What you return must match the listing below line for line, minus its pictures.

▶ _Material for the task_:
>>

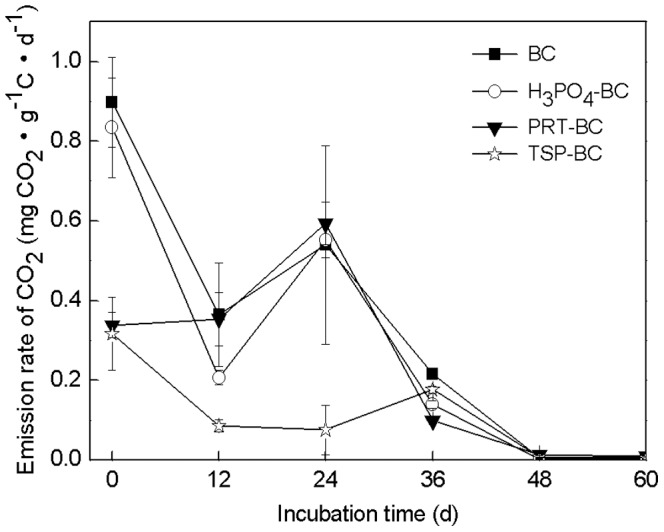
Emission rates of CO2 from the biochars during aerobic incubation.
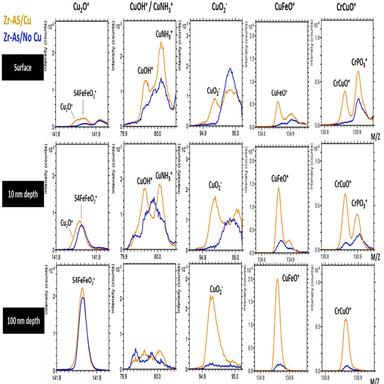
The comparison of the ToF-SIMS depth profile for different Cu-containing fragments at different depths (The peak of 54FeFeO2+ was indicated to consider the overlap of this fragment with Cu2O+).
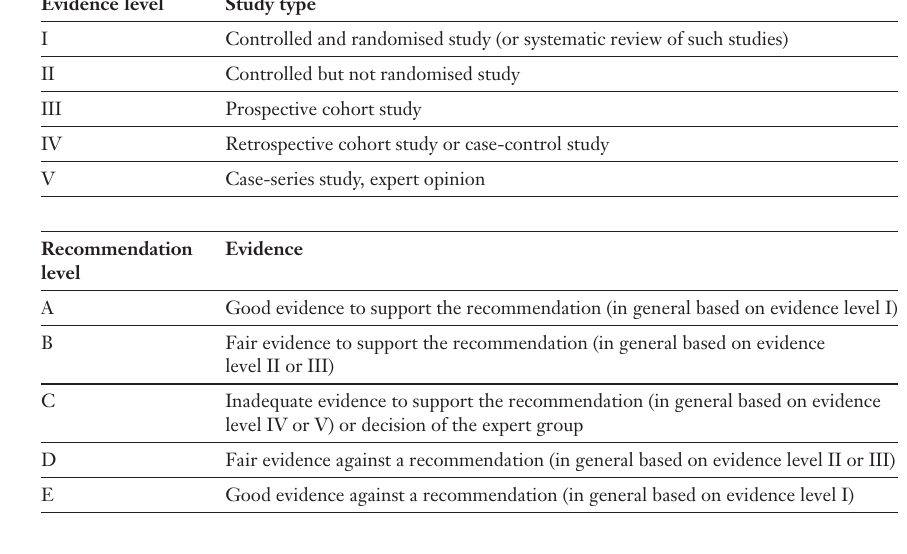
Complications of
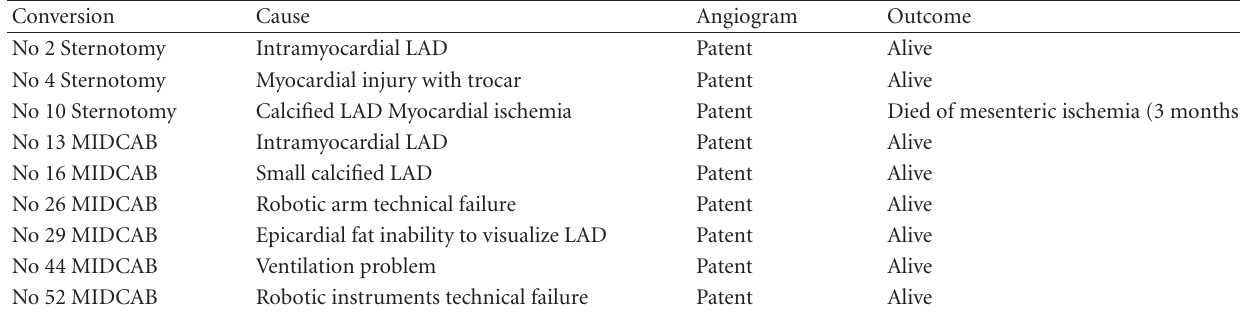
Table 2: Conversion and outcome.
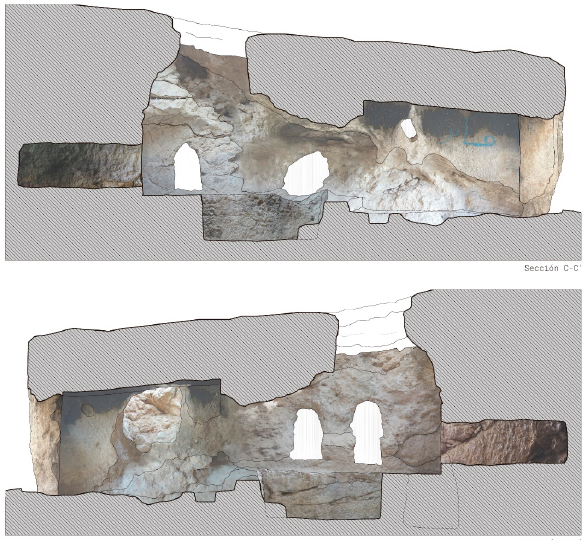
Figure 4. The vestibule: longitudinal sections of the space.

<<

▶ _Answer box_:
Emission rates of CO2 from the biochars during aerobic incubation.
The comparison of the ToF-SIMS depth profile for different Cu-containing fragments at different depths (The peak of 54FeFeO2+ was indicated to consider the overlap of this fragment with Cu2O+).
Complications of
Table 2: Conversion and outcome.
Figure 4. The vestibule: longitudinal sections of the space.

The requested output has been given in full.